Vietnam's Ministry of Finance has proposed the government give an extension on the deadline for payment of a special consumption tax worth a total 20 trillion dong ($871 million) on domestically produced and assembled cars.

Accordingly, payable amounts for June, July, August and September would be extended to November 20.

The ministry said that the extension was aimed at urgent support for the domestic car industry to overcome difficulties after the pandemic.

The special consumption tax that domestic automobile manufacturers paid to the state budget averages around 2.45-2.8 trillion dong per month.

The ministry estimated that the budget collection would be reduced by around two-to-three trillion per year in special consumption tax when electric vehicles (EV) were more popular and gradually replaced petrol-fuel cars.

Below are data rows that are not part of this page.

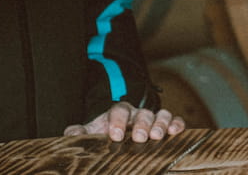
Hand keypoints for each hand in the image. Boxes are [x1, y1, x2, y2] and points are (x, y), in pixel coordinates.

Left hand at [63, 101, 185, 142]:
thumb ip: (80, 133)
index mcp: (118, 113)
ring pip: (160, 114)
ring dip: (160, 124)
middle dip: (141, 124)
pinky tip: (175, 131)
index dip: (118, 121)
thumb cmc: (106, 133)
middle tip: (139, 137)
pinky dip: (176, 123)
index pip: (119, 110)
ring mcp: (152, 118)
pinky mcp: (165, 125)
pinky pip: (174, 120)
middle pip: (142, 112)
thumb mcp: (92, 133)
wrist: (119, 132)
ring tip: (157, 136)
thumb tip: (71, 133)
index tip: (115, 135)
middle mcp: (137, 114)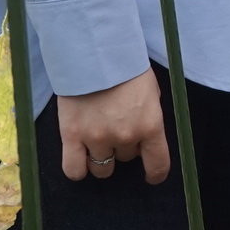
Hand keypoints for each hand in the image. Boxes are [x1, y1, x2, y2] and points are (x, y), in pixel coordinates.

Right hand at [56, 69, 168, 183]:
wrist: (96, 54)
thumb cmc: (128, 70)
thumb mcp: (151, 93)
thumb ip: (149, 119)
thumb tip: (146, 140)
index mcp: (150, 124)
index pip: (158, 163)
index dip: (156, 173)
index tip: (152, 176)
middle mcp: (125, 136)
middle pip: (126, 159)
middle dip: (124, 147)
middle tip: (118, 128)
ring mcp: (97, 138)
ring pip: (101, 168)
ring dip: (102, 158)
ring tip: (99, 140)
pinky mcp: (71, 137)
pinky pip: (73, 170)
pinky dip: (78, 169)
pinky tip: (81, 158)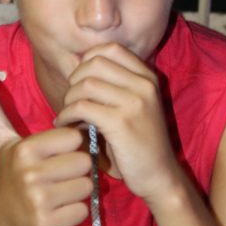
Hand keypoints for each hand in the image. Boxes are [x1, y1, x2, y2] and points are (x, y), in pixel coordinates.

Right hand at [0, 76, 92, 225]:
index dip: (70, 146)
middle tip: (60, 175)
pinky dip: (76, 211)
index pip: (73, 137)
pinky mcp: (48, 224)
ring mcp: (39, 201)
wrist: (1, 221)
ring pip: (86, 187)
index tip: (56, 153)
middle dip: (77, 169)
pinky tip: (59, 209)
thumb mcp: (0, 140)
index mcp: (25, 150)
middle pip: (84, 163)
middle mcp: (30, 174)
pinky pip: (82, 211)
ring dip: (78, 190)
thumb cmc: (8, 174)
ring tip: (59, 190)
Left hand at [55, 44, 181, 202]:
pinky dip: (67, 114)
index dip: (88, 59)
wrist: (159, 175)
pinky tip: (65, 124)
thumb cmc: (140, 144)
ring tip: (67, 114)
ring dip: (69, 99)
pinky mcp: (121, 123)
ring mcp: (134, 103)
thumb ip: (114, 86)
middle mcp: (144, 85)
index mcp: (148, 78)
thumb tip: (76, 66)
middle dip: (75, 80)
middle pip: (95, 63)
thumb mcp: (135, 107)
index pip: (111, 49)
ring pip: (86, 84)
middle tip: (71, 100)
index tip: (79, 80)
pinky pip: (82, 107)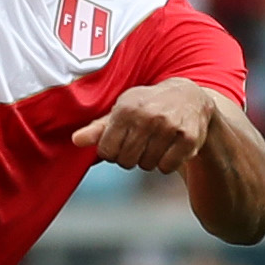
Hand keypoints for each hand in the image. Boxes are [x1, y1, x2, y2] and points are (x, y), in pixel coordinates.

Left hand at [70, 80, 212, 174]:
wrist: (189, 96)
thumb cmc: (148, 105)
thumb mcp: (122, 111)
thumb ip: (98, 129)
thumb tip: (76, 140)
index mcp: (126, 109)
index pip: (107, 151)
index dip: (112, 152)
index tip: (121, 142)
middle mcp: (147, 117)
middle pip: (126, 161)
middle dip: (131, 158)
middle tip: (140, 143)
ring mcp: (169, 128)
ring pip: (147, 166)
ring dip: (149, 160)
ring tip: (156, 142)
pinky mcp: (188, 139)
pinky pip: (166, 167)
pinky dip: (166, 163)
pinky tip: (169, 147)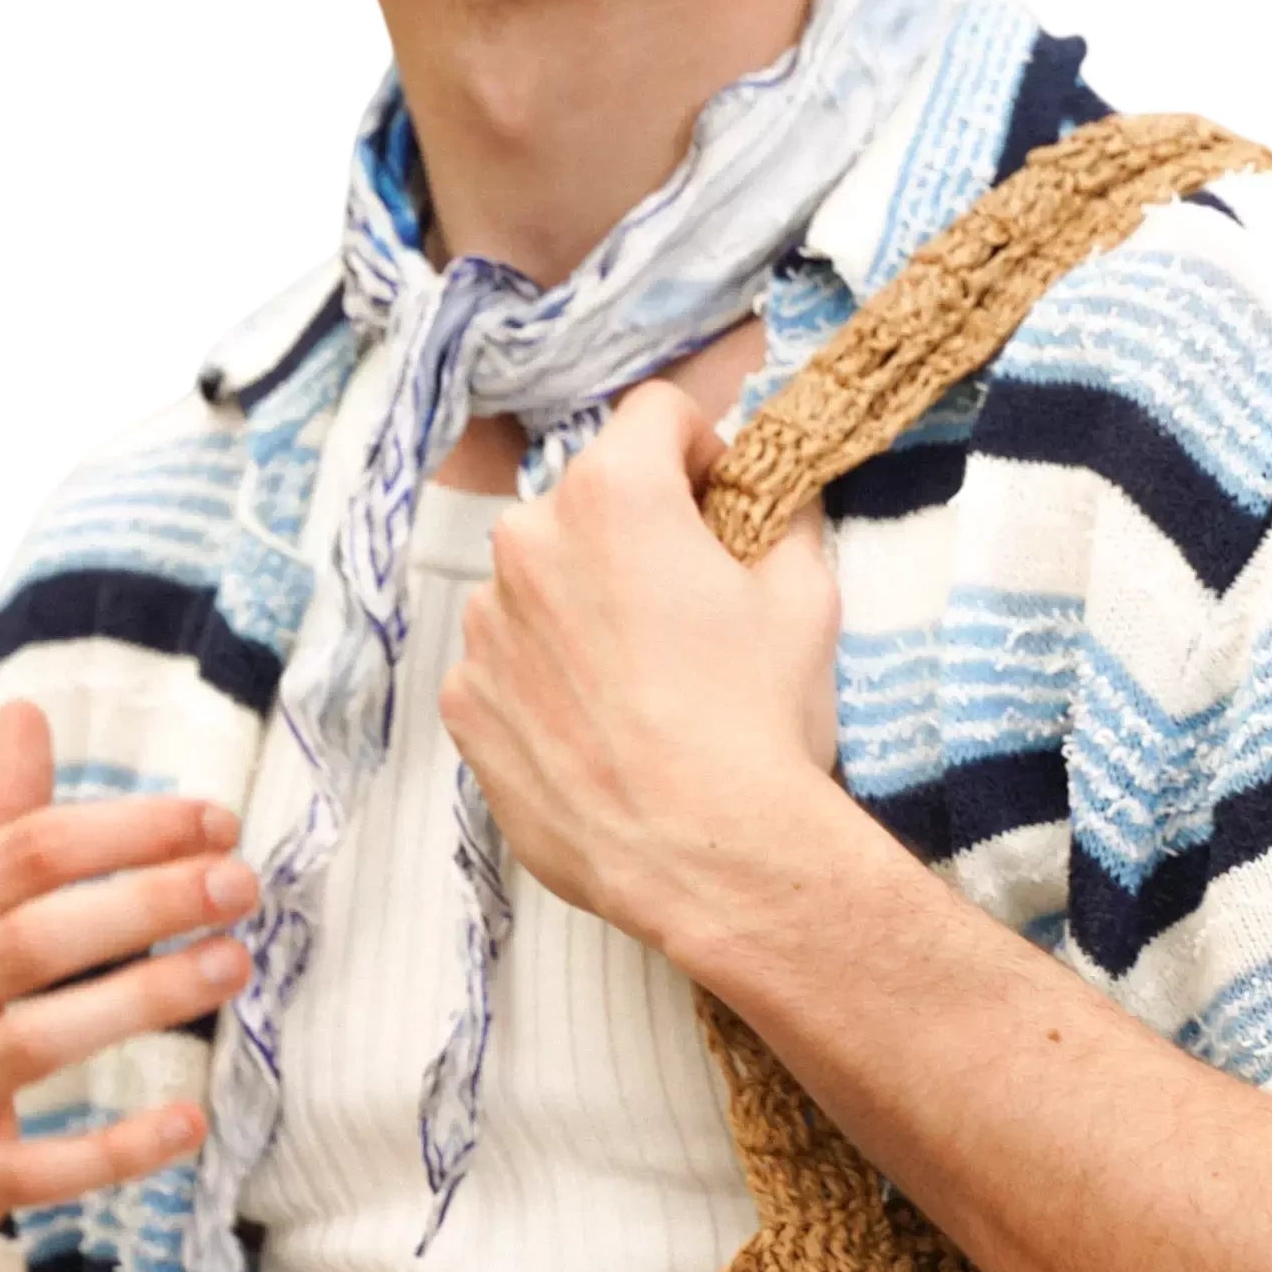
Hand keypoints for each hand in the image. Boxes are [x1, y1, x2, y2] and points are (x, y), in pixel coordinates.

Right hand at [0, 701, 251, 1271]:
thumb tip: (31, 715)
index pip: (20, 854)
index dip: (124, 830)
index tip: (212, 821)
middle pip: (36, 934)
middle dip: (146, 900)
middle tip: (239, 884)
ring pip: (39, 1039)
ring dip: (145, 1000)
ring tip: (232, 967)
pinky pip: (45, 1165)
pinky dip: (119, 1146)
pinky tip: (190, 1121)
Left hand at [438, 381, 848, 962]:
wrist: (707, 858)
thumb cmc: (761, 723)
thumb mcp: (806, 596)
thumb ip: (783, 517)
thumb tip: (775, 492)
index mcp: (615, 493)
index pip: (656, 414)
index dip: (703, 453)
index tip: (721, 505)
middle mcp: (530, 541)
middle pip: (588, 504)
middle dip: (634, 539)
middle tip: (685, 615)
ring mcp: (486, 627)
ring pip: (539, 586)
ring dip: (581, 611)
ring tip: (640, 690)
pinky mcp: (466, 703)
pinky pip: (505, 666)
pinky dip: (544, 685)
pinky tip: (599, 735)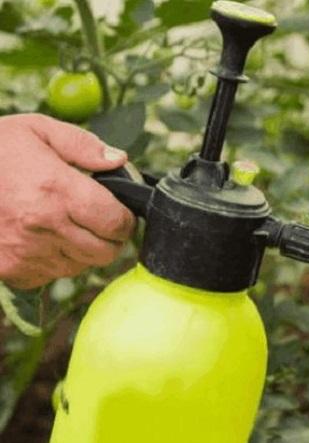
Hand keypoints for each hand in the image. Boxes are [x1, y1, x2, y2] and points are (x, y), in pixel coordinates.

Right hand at [0, 114, 135, 289]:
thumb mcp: (36, 129)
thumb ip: (83, 145)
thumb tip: (120, 161)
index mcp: (56, 190)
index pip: (117, 222)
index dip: (125, 217)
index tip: (119, 209)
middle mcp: (43, 226)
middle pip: (106, 252)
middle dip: (111, 237)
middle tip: (100, 220)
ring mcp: (25, 252)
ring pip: (81, 266)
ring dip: (84, 249)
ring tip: (69, 225)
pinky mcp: (10, 270)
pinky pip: (51, 275)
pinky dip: (56, 261)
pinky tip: (45, 238)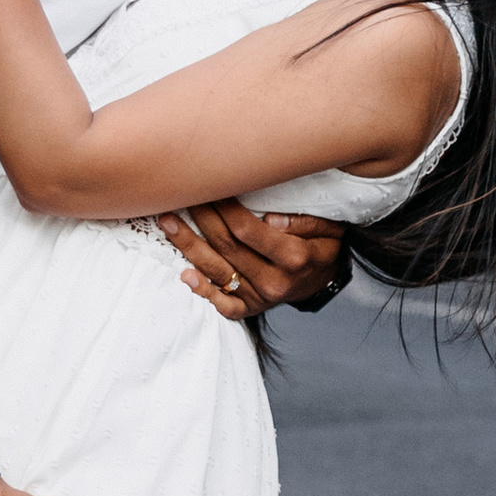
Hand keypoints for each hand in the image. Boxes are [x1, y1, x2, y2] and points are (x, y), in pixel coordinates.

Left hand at [157, 203, 348, 321]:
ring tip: (167, 222)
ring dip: (189, 246)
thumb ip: (304, 221)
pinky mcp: (250, 310)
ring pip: (217, 271)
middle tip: (181, 194)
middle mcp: (274, 282)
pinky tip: (184, 275)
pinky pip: (223, 306)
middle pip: (227, 247)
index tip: (208, 185)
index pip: (247, 230)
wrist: (324, 280)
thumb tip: (271, 218)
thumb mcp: (328, 227)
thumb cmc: (323, 245)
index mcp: (294, 258)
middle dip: (201, 219)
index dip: (223, 208)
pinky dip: (202, 292)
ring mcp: (260, 299)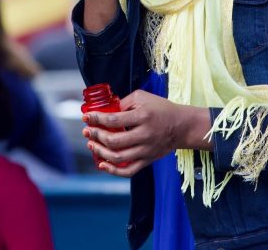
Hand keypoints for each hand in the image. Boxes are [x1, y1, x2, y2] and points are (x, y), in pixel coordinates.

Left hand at [82, 90, 212, 177]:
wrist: (182, 126)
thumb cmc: (161, 108)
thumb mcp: (142, 97)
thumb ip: (123, 102)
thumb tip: (105, 110)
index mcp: (142, 117)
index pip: (114, 120)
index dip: (97, 119)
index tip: (86, 117)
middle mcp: (144, 135)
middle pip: (114, 141)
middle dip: (95, 136)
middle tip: (87, 131)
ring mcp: (146, 150)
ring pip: (118, 157)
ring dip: (100, 152)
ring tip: (91, 145)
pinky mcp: (147, 160)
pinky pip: (128, 171)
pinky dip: (113, 170)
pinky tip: (102, 164)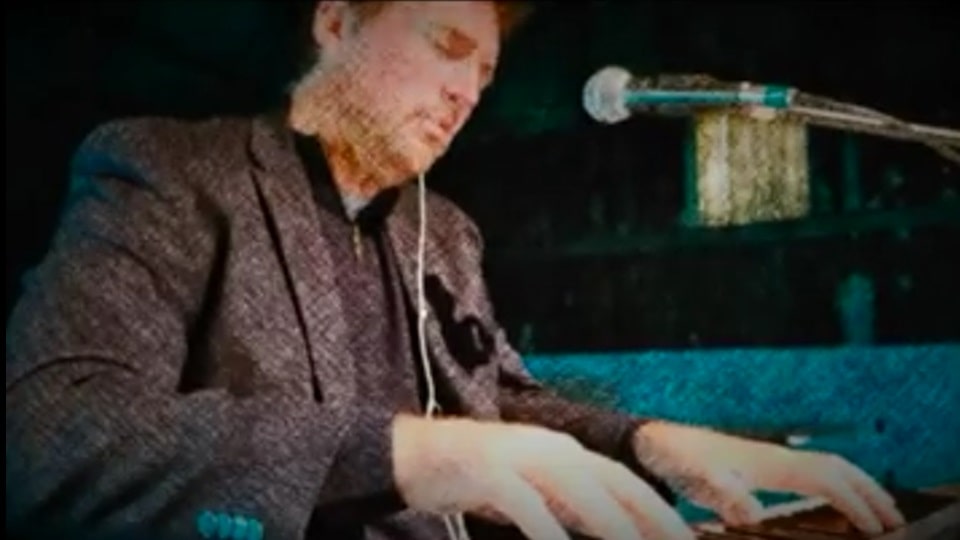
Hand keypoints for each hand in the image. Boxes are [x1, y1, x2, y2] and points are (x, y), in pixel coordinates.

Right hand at [391, 414, 697, 539]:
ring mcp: (517, 455)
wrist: (409, 454)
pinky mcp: (485, 470)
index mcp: (562, 452)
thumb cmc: (472, 479)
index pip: (624, 482)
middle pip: (612, 482)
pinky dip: (544, 526)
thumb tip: (607, 531)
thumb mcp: (528, 494)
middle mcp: (547, 448)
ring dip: (610, 522)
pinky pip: (523, 502)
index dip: (659, 511)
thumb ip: (563, 509)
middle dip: (651, 517)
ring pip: (576, 488)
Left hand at [631, 422, 905, 534]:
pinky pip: (807, 470)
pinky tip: (827, 499)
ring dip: (855, 485)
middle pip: (837, 467)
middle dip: (869, 491)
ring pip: (824, 465)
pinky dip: (831, 483)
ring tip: (875, 509)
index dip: (856, 502)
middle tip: (896, 520)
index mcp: (770, 461)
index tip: (878, 528)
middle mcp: (775, 455)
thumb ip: (726, 495)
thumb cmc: (674, 458)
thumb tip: (753, 515)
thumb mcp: (697, 480)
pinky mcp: (755, 462)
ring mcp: (766, 456)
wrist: (650, 439)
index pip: (828, 478)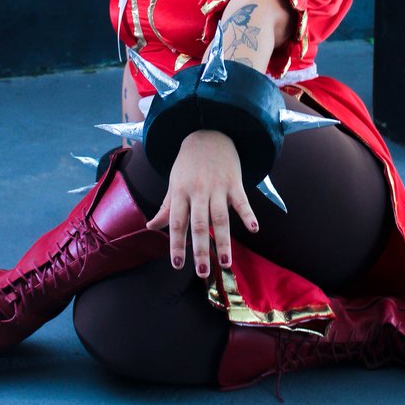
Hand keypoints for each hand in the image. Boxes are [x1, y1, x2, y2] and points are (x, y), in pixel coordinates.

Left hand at [146, 130, 258, 275]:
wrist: (207, 132)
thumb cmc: (188, 162)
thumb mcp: (173, 182)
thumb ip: (166, 206)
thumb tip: (151, 227)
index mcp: (180, 192)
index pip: (177, 222)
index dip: (177, 244)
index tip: (177, 264)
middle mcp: (197, 191)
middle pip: (198, 224)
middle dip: (200, 249)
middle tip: (203, 271)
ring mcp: (217, 187)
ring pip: (220, 217)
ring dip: (223, 240)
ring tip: (225, 262)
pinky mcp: (234, 182)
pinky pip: (241, 200)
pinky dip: (247, 214)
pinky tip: (254, 228)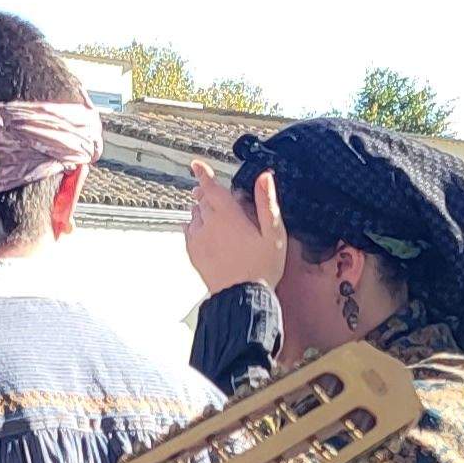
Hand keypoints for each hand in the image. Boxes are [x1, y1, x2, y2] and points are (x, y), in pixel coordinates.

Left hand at [183, 162, 288, 294]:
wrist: (242, 297)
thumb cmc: (262, 267)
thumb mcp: (273, 233)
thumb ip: (267, 202)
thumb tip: (265, 178)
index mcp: (228, 215)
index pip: (211, 187)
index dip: (203, 173)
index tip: (196, 165)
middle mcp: (209, 224)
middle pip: (202, 199)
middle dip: (208, 193)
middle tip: (220, 196)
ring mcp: (199, 239)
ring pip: (195, 214)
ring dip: (203, 209)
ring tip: (218, 216)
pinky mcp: (194, 254)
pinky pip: (189, 231)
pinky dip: (195, 226)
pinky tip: (206, 231)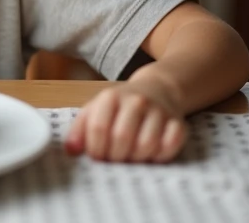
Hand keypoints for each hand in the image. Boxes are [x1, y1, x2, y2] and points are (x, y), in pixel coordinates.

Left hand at [65, 77, 187, 162]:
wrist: (156, 89)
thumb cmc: (120, 106)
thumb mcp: (95, 110)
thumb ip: (79, 129)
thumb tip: (71, 151)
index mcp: (111, 97)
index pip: (98, 129)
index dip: (95, 149)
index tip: (97, 156)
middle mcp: (136, 101)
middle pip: (121, 138)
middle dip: (115, 156)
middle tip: (115, 158)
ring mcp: (159, 111)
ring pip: (146, 145)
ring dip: (137, 158)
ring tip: (131, 155)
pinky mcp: (178, 123)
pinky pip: (170, 146)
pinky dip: (160, 155)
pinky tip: (152, 152)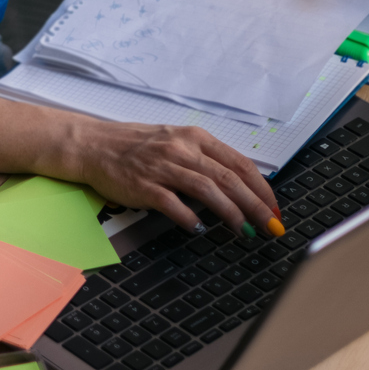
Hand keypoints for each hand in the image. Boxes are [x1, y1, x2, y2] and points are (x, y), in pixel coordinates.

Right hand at [65, 120, 281, 235]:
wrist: (94, 145)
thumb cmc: (136, 145)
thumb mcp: (175, 141)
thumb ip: (205, 159)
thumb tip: (240, 185)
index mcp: (195, 137)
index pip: (239, 163)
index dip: (262, 188)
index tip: (274, 208)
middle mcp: (182, 149)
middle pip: (230, 179)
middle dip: (256, 206)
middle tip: (271, 226)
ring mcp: (163, 167)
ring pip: (208, 190)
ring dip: (231, 214)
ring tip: (245, 231)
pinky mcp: (144, 186)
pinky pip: (174, 204)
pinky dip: (190, 218)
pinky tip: (200, 229)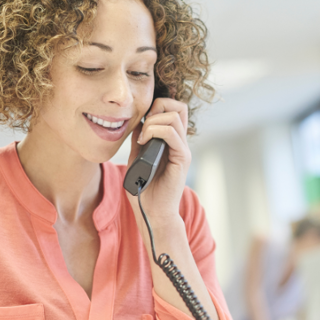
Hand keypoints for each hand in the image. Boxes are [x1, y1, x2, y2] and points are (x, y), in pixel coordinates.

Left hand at [126, 97, 190, 221]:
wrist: (153, 212)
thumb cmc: (145, 189)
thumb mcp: (138, 157)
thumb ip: (140, 140)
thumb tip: (136, 122)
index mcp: (172, 141)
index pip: (173, 109)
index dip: (157, 107)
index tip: (142, 121)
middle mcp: (180, 143)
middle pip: (179, 106)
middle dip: (158, 107)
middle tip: (145, 124)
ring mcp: (183, 150)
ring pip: (175, 116)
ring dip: (154, 121)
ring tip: (143, 137)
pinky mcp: (182, 158)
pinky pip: (173, 133)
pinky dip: (156, 131)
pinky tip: (144, 141)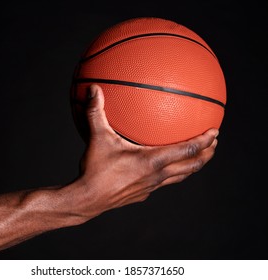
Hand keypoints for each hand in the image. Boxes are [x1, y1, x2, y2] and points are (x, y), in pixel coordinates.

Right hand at [73, 85, 217, 218]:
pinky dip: (174, 173)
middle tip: (214, 144)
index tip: (216, 132)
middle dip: (206, 154)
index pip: (187, 150)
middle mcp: (156, 175)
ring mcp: (151, 187)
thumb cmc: (95, 169)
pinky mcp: (144, 193)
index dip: (204, 141)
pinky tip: (165, 169)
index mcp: (152, 160)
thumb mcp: (97, 137)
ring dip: (193, 166)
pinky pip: (165, 182)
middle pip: (191, 166)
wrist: (88, 199)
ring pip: (180, 176)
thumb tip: (94, 89)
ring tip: (200, 158)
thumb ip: (96, 112)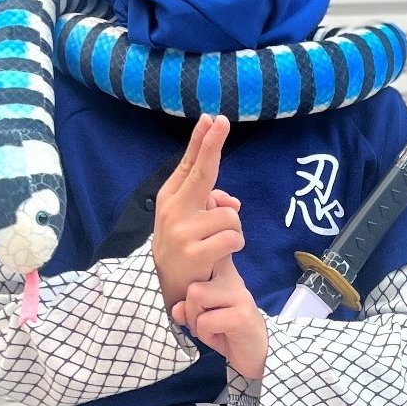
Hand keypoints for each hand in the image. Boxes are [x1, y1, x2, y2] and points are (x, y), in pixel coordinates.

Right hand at [151, 113, 243, 308]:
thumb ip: (210, 204)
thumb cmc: (188, 248)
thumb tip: (233, 202)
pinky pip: (233, 238)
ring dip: (233, 230)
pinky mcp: (194, 253)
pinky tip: (221, 255)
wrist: (175, 287)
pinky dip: (236, 246)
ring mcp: (182, 231)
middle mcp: (172, 210)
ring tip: (217, 244)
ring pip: (230, 216)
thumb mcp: (193, 223)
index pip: (189, 165)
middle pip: (201, 173)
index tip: (212, 118)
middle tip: (222, 120)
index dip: (202, 141)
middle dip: (212, 145)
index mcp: (170, 198)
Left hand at [171, 256, 268, 381]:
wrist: (255, 355)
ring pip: (196, 295)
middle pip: (191, 282)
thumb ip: (186, 307)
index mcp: (224, 271)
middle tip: (202, 323)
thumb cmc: (225, 332)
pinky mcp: (241, 315)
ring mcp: (240, 295)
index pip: (200, 256)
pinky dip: (205, 334)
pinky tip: (219, 336)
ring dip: (195, 320)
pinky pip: (205, 320)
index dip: (190, 273)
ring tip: (210, 329)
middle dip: (189, 309)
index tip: (195, 292)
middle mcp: (234, 277)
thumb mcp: (200, 317)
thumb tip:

The ministry said that the tax payment extension policy was necessary to help domestic manufacturers overcome difficulties, adding that not only Vietnam but also other countries raised policies to support domestic industries in the pandemic and post-pandemic period.

The support was only short term, thus, the risk of facing anti-subsidy lawsuits would not be high because the investigation initiation only aimed at terminating existing policies, not at policies which already ended, the ministry said.

If approved, the domestic automobile manufacturers and assemblers would be given excise tax preferential policies for the third consecutive year.

The excise tax on cars and components was imposed on cylinder capacity, with the lowest at 35 per cent and the highest at 150 per cent.

The high tax rates left car prices in Vietnam around 10-25 per cent higher than in other countries in the region.

Earlier, the Ministry of Industry and Trade proposed an exemption of special consumption tax on automobile components for domestically-produced cars, which would help lower costs, and selling prices and increase competitiveness in the market.

Amendments to the Law on Special Consumption Tax are being studied.